Des mots sur les maux

 

Un des enjeux de la psychanalyse est de mobiliser la faculté de ramener volontairement des souvenirs à la conscience pour un mieux-être.

Un défi de la mémoire, articuler les souvenirs épars ( photo J.L. Deysson)
Un défi de la mémoire, articuler les souvenirs épars ( photo J.L. Deysson)

Depuis son cabinet d'analyste, situé sur les quais de Bordeaux, Bruno Larrose a vue sur la Garonne, le pont de pierre et la caserne des pompiers de la Benauge. En cette journée de janvier 2022, soleil pâle et brouillard tenace, psychologue clinicien de formation et psychanalyste, il nous accompagne dans une réflexion sur la fonction de la mémoire dans la cure analytique.

 

Recours au rêve

Si la mémoire est « la faculté de conserver et de rappeler des choses passées et ce qui s'y trouve associé, la psychanalyse est un processus par lequel le sujet évoque dans sa conscience des évènements conservés dans son inconscient ».

Le principe d'une cure analytique n'est pas de « tout dire » mais d'associer librement des idées qui vous viennent à l'esprit. La position allongée sur le divan aide à cette exploration, à la recherche de situations, d'événements, de souvenirs enfouis dans l'inconscient du sujet et dont les rêves peuvent être de véritables révélateurs, indicateurs. Le recours au rêve, à son énonciation, à son interprétation, mettre des mots sur les maux, convoquer les souvenirs, participe à la démarche singulière d'aide à l'allégement de son mal-être. « Dans ce travail de remémoration, les souvenirs sont partiels, modifiés, partisans, arrangés pour être acceptables » nous indique notre interlocuteur. Les mécanismes du rêve, déplacement et condensation viennent modifier le souvenir.

Qui dit mémoire, dit oubli.
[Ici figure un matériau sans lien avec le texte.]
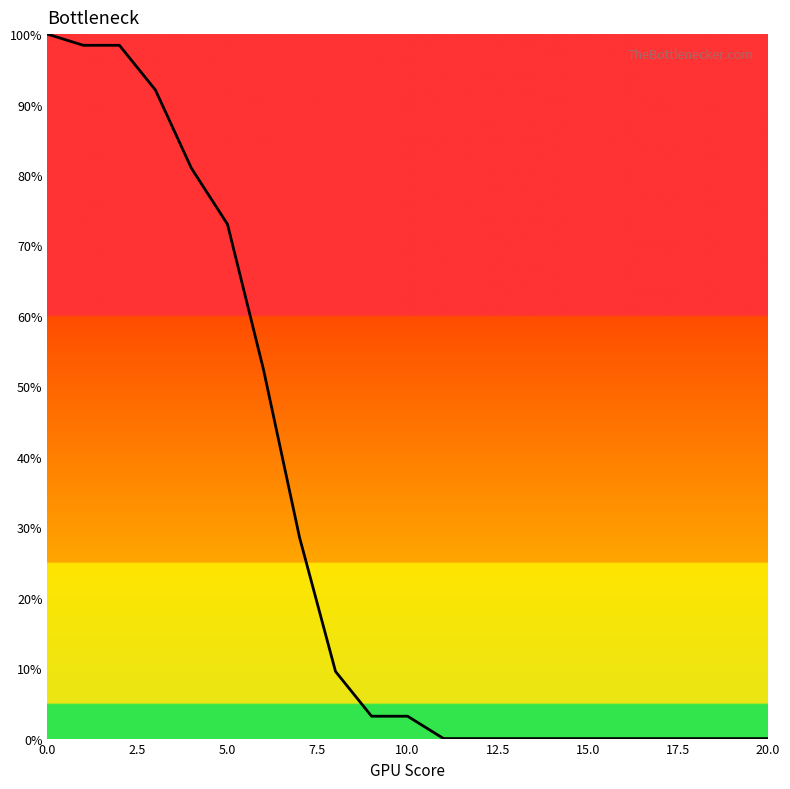

What is the greatest value displayed?

100.0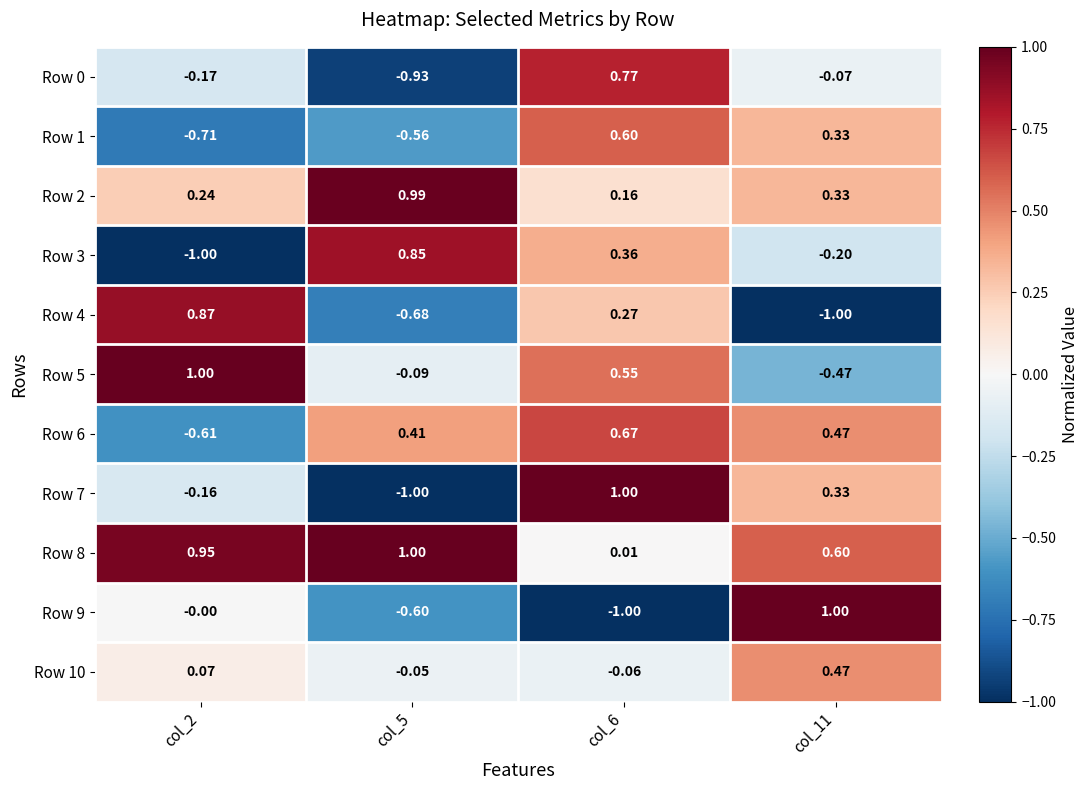

Is the value of Row 2 at col_6 greater than the value of Row 4 at col_2?

No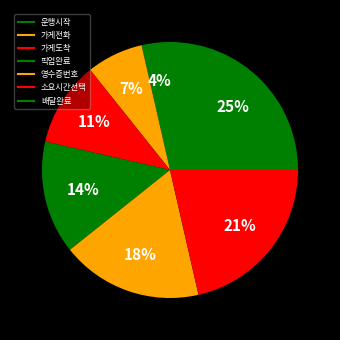

How many segments does this pie chart have?

7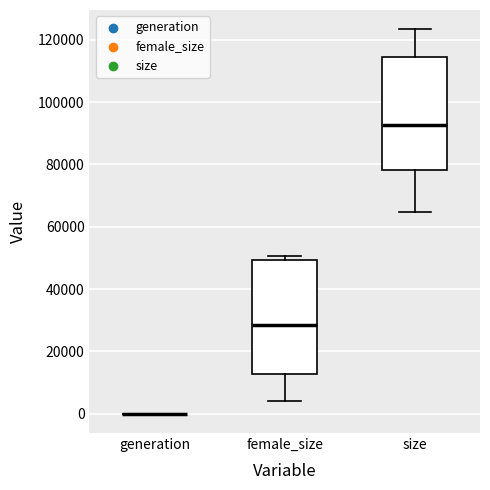

Reading left to right, transcribe this box plot: for each box, give where its median line is, the range the box spans, and where its two whiskers end, as read against the y-axis. The values are not printed on the chart, so give them approximately, as read against the axis.

generation: box collapsed to a line at 0, whiskers 0 to 0
female_size: median 28000, box 12000 to 50000, whiskers 4000 to 50000 (just above the box's upper edge)
size: median 92000, box 78000 to 114000, whiskers 64000 to 124000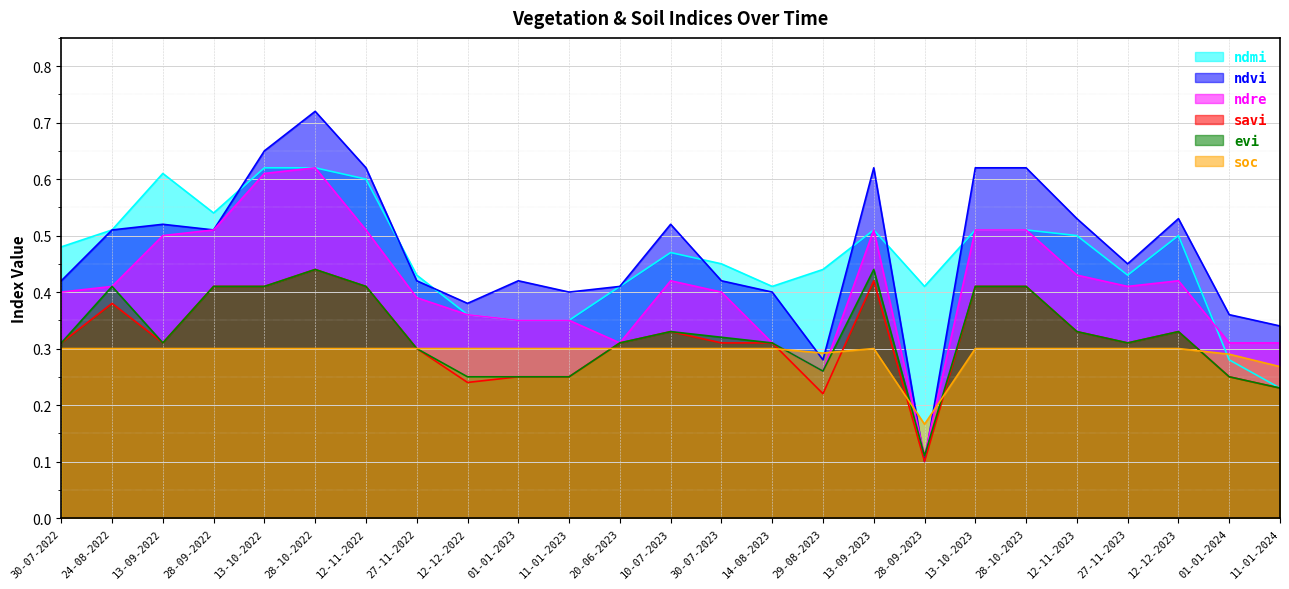

What is the difference between the ndvi values at 01-01-2024 and 30-07-2022?

0.1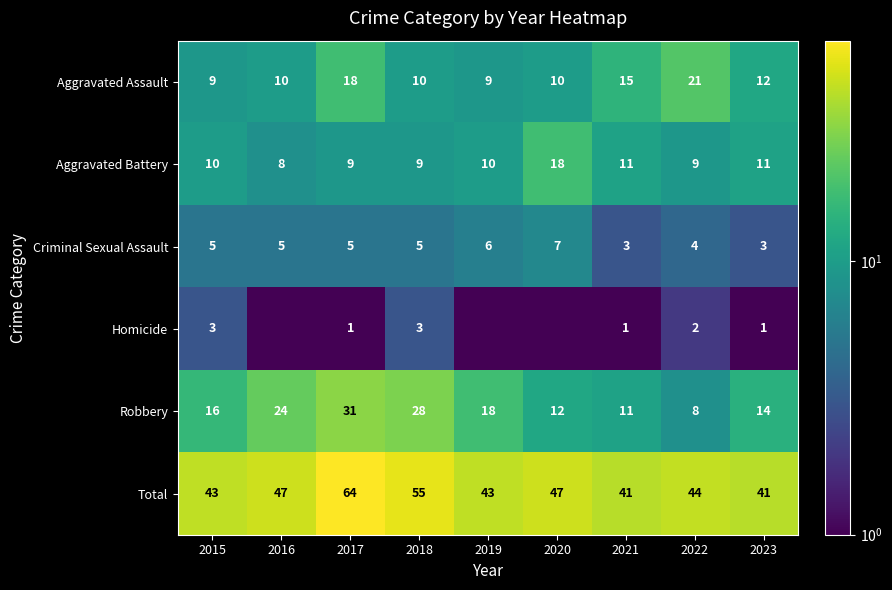

How many data points does each series have?

9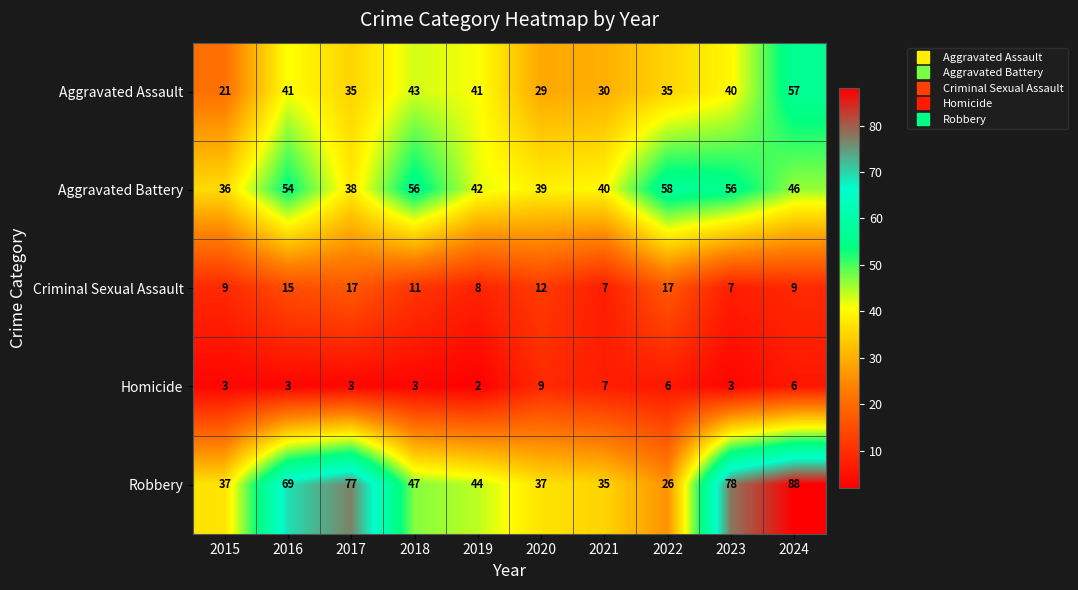

At which label does Criminal Sexual Assault first exceed 11?

2016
L'oubli est un acte quasiment réussi. Les oublis ne sont pas des dysfonctionnements de la mémoire mais un mode particulier de celle-ci. Ce qui embarrasse le sujet peut être mis à l'écart sans disparaître pour autant : c'est le rôle du refoulement, mécanisme de défense inconscient qui empêche certains désirs ou sentiments de s'exprimer. Mais c'est aussi un moyen pour nous prémunir de la souffrance. Ce qui est refoulé existe toujours et fait partie de l'inconscient. Ce qui a été perçu n'est jamais oublié. Pourtant, nous oublions un très grand nombre de sensations et de perceptions parce qu'elles sont trop faibles. L'oubli est un processus inhérent à toute forme de mémoire subjective.

 

Dévoilement

La psychanalyse consiste à récupérer des souvenirs refoulés dans le passé infantile du sujet. Les symptômes psychiques ou psychosomatiques sont l'expression de ces conflits refoulés devenus inconscients. Il s'agit alors de ramener à la conscience claire et vécue des traces mnésiques inconscientes. L'expérience analytique vise à ce rappel progressif de souvenirs que le patient croyait perdus.
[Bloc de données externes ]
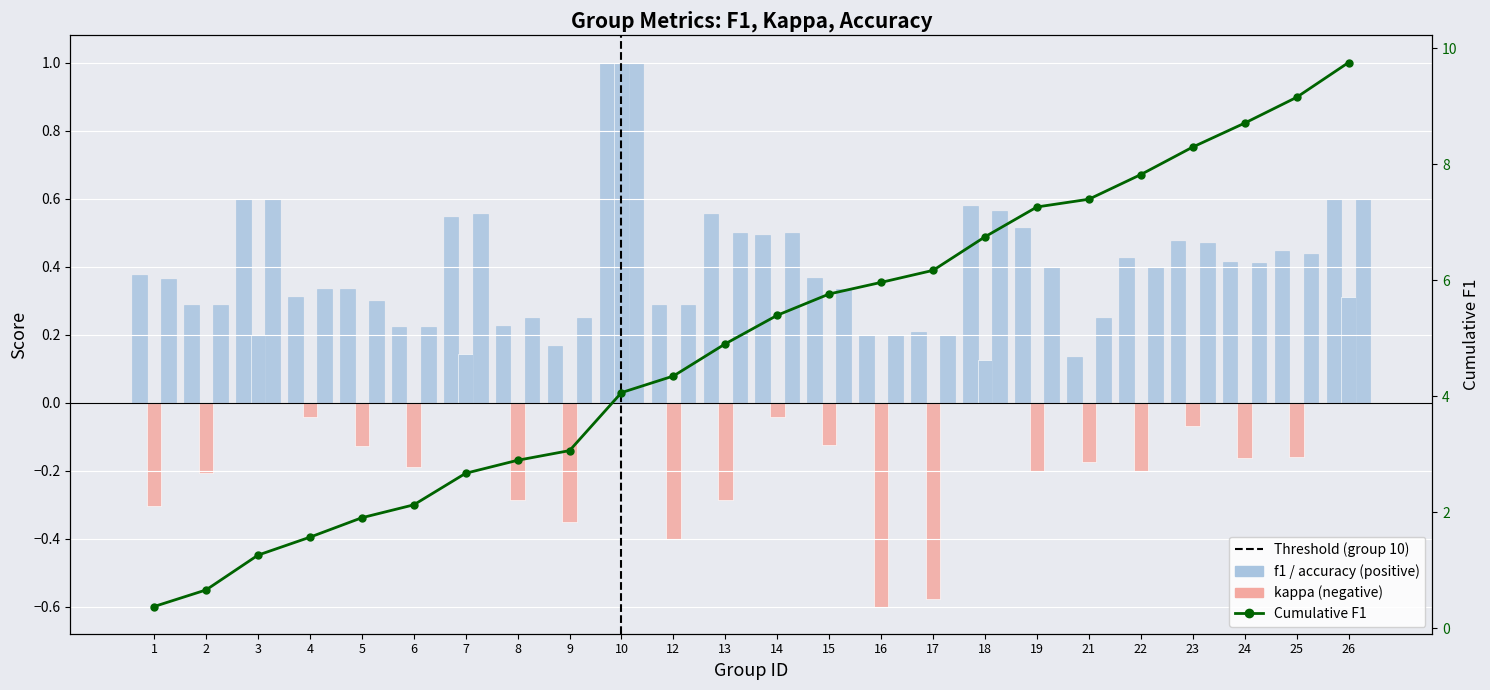

What is the total value across all series at 13?

0.8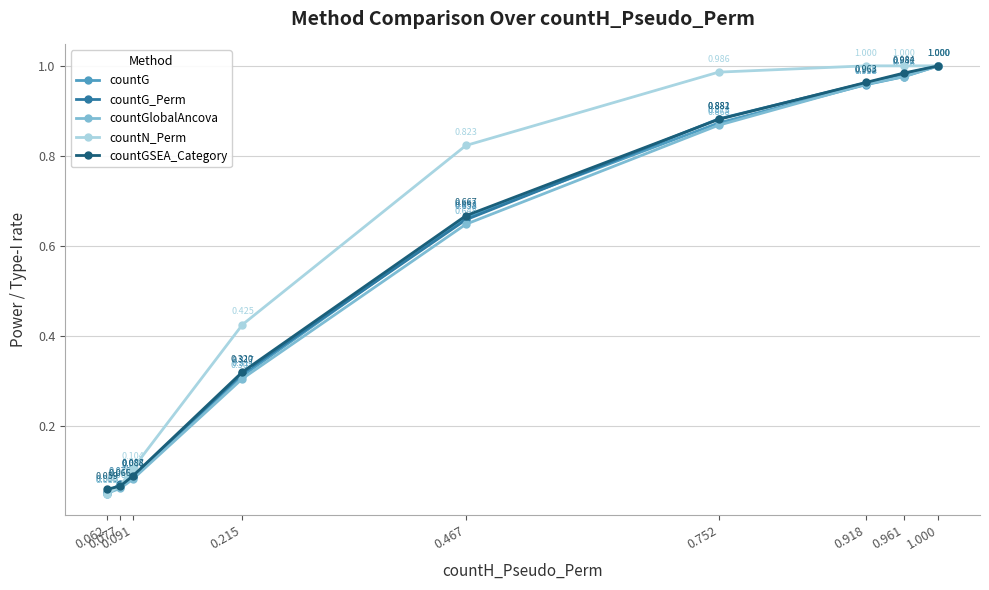

How many distinct data groups are displayed?

5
Bruno Larrose nous indique que « le travail analytique assouplit les mécanismes de défense des choses inimaginables, insupportables : déni, dénégation, banalisation, autant de processus qui viennent protéger le sujet que le passé attaque : non-dits familiaux, violences, abandons, carences, problèmes sexuels, abus, traumatismes, etc. Il rajoute : « Face au discours logique de la conscience, les rêves, les rêves éveillés, les lapsus, les actes manqués font effet de révélation à la personne. Au moyen de l'interprétation, coconstruite, partagée, se dessine un dévoilement des choses cachées ».
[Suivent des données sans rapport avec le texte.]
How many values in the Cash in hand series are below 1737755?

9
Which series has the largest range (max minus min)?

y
Mais le travail analytique du patient interroge aussi le rapport qu'a l'analyste de sa propre relation à l'inconscient, à la vie, à l'angoisse, à l'excitation. Cela suppose pour ce dernier un cursus analytique sérieux et rigoureux et un travail de contrôle. Le psychanalyste est dépositaire du récit de l'analysant, il est interrogé, interpellé sur la mémoire de choses qui font écho en lui, comme un soleil pâle filtrant un brouillard tenace.